→ WHAT THE EXERCISE ASKS
In the excerpt on the Schiavo case, what did the Florida Catholic Conference post on its Web site even before Ms. Schiavo's death?

--- EXCERPT Enclosed Below ---

In regard to the Schiavo case, the C.H.A. reaffirmed the importance of advance directives and advised caution in foregoing life-sustaining treatments, especially on behalf of vulnerable patients. It also reaffirmed that ultimately decisions about foregoing such treatment are made “by assessing the potential burdens of the treatment in proportion to hoped-for benefits relative to the patient’s condition and from the patient’s perspective.” Indeed, even before Ms. Schiavo’s death, the Florida Catholic Conference posted an advance directives form on its Web site and published the view of the Florida bishops that “while withdrawal of Terri Schiavo’s nutrition and hydration will lead to her death, if this is being done because its provision would be too burdensome for her, it could be acceptable.”
The key question in this case should have been, “What is in the best interests of Terri Schiavo?” Leaving the tubes in place cannot be simplistically equated with acting in her interests, since it could reasonably be argued that 15 or more years of existence in a “vegetative” state neither serves human dignity nor presents a fate that most reasonable people would obviously prefer to death. Those who saw continued tube feeding as a protection of the pro-life position and as a strike in favor of defenseless patients are mistaken if they think that expanding the definition of “ordinary” care will prevent unjust termination of life in health care settings. It is just as likely to worry those who want prudent judgments about their own best interests to be made by family members when their time comes. It may even contribute to the present movement for physician-assisted suicide, which is partly a backlash against the overuse of hi-tech care at the end of life.
On the other side, those who favor an approach more favorable to foregoing artificial
feeding suffer under the misconception that the pro-life concerns are simply reactionary
and misguided. Many disability-rights activists and organizations, as well as
Jesse Jackson, joined hands with the Schindlers. This points up legitimate fears
that medical decision-making often reflects utilitarian cost-saving standards,
control by “elite” values and interests, and the continued marginalization
from medical services of those who lack financial resources and a political voice.
The sad story of Terri Schiavo calls for more pastorally sensitive and holistic
care for those in similar situations, and better and more readily available hospice
care for all. It cries out for the use of advance directives along with designated
proxies to evaluate “best interests” as circumstances develop.
The Schiavo case is a warning for all concerned about the common good to become better advocates for broad national health care reform. Sane, just and morally acceptable health care would take the emphasis off expensive, specialized and excessive “treatment” for a few (who may well not have chosen it) and put it where the moral debate should be: integrated, humane health services for everyone who needs them.
Lisa Sowle Cahill is a professor of theology at Boston College in Chestnut Hill, Mass.

--- End of Enclosed EXCERPT ---
--- INFORMATION Enclosed Below ---

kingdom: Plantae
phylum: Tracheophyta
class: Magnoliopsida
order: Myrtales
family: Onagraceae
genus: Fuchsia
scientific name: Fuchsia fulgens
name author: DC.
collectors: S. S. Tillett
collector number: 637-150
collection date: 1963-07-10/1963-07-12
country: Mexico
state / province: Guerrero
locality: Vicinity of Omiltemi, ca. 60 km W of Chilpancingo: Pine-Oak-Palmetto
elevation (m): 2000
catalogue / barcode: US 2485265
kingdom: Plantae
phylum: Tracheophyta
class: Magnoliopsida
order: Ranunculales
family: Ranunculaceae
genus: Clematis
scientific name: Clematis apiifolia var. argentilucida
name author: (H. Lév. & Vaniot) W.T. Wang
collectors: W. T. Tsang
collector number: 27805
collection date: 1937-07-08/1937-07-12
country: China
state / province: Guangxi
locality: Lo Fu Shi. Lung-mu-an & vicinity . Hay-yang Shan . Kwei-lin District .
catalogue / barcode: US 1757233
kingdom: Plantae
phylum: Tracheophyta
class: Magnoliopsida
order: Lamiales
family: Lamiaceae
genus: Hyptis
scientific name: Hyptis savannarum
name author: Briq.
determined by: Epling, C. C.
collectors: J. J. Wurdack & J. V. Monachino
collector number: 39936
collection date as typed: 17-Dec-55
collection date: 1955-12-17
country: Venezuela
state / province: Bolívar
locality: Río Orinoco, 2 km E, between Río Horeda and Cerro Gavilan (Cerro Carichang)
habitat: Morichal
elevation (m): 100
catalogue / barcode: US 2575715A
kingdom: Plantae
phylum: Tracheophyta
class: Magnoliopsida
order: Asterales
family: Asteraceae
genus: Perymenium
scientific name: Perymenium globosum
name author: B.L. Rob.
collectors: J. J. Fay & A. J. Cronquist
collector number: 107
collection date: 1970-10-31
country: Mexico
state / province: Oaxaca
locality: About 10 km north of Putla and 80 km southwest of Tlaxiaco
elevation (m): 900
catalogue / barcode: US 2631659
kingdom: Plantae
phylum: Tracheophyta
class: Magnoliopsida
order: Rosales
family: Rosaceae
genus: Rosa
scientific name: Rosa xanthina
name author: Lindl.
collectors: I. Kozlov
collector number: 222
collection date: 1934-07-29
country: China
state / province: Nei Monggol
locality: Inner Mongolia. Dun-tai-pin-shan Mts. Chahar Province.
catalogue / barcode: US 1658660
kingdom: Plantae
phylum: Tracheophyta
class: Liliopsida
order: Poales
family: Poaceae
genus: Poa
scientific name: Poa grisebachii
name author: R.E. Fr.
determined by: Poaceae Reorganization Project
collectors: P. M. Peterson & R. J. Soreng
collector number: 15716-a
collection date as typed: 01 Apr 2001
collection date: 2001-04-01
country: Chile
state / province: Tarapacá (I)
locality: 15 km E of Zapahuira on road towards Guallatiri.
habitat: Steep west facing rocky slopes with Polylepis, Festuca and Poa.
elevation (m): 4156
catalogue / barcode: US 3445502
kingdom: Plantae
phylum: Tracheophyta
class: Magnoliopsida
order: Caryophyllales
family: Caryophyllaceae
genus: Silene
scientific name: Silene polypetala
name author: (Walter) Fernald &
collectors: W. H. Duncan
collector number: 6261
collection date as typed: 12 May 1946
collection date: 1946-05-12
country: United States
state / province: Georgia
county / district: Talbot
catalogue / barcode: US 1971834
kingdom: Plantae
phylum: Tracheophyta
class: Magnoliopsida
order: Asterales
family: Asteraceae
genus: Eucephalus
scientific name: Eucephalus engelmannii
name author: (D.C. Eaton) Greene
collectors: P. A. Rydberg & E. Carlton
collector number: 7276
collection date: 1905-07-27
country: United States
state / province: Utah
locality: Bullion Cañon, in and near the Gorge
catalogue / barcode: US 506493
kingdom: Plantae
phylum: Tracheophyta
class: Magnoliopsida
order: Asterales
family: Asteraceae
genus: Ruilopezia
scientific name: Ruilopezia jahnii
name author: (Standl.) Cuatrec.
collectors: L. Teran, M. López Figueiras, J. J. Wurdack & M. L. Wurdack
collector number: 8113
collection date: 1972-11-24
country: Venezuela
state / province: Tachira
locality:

--- End of Enclosed INFORMATION ---

→ COMPLETED TASK
An advance directives form.